大紀元時報

北京の動物園で客同士が殴り合い、園側の虚構声明が話題に「動物もケンカを真似した」

2021年8月11日 19時50分
中国・北京野生動物園では7日に来園客同士の殴り合い事件が発生した(スクリーンショット)
中国・北京野生動物園では7日に来園客同士の殴り合い事件が発生した(スクリーンショット)

中国・北京野生動物園では7日に来園客同士による殴り合いが発生した。園側は翌日、「夜になると、動物たちは人間のマネをした。現場では一時収拾がつかなくなるほど混乱した。動物たちもケンカは良くないことだと知った」との声明を出し、物議を醸した。

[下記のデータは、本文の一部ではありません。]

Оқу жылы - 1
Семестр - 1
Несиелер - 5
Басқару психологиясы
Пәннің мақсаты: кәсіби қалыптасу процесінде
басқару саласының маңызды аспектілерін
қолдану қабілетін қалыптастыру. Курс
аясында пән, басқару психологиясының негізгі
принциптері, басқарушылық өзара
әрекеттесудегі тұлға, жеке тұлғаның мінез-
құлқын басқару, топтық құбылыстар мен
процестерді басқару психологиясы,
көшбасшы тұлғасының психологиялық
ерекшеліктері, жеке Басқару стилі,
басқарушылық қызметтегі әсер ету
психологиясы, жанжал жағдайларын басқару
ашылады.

現場の様子を撮影した動画によると、もみ合いは二家族の間で起こっており、片方の家族メンバーらは、相手家族のメンバーの髪の毛を引っ張ったり、殴ったり、蹴ったりなどして激しくやりあっていた。中には赤ちゃんを抱きかかえながら参戦しているおばあさんの姿もあった。

翌日、北京野生動物園は中国SNS・ウェイボー(微博)の公式アカウントで声明を発表し、「入園客に良好な精神状態を保ち、安全に注意を払うよう」呼びかけた。

声明の最後に、「内部関係者によれば、殴り合い事件のあった場所の近くにいた動物たちは、人間同士の戦闘シーンを見たのは生まれて初めてだったため、深い印象を受けた。夜になると、一部の動物世帯は飼育施設内で次々と人間のマネをし出した。現場では一時収拾がつかなくなるほど混乱した。しかし飼育員による忍耐強い教育を受けた動物たちは、ケンカは良くないことだと知った。ケンカは本当に良くない」と書かれていた。

この声明はすぐさま注目を集め、物議を醸した。声明には3万5千件を超えるコメントが寄せられ、9万回近くシェアされている。

中国の公共福祉活動家である董広平氏は大紀元のインタビューの中で、「ニュース(声明)は虚構だ」と指摘した。

「中国では、他人が口にした小さな一言や、列に並ぶ時、混雑する時などのほんのちょっとしたことで大ゲンカになることは良くある」「北京の野生動物園で起きたケンカは、珍しいことでも何でもない」 と述べた。

董氏はさらに、中国人の素質の低さは中国共産党体制そのものに起因すると指摘した。

中国共産党政権下の非常に素質の低い指導者が、どうして人民に素質を高く持たせ、秩序を守らせることができるだろうか」

「これもすべて、中国共産党の独裁的な文化や、極度の利己的精神、悪いことをやりたい放題やっている役人がいることが原因だ。そこで、人民に高い素質と従順さを求めるのは、ありえないことだ」 と述べた。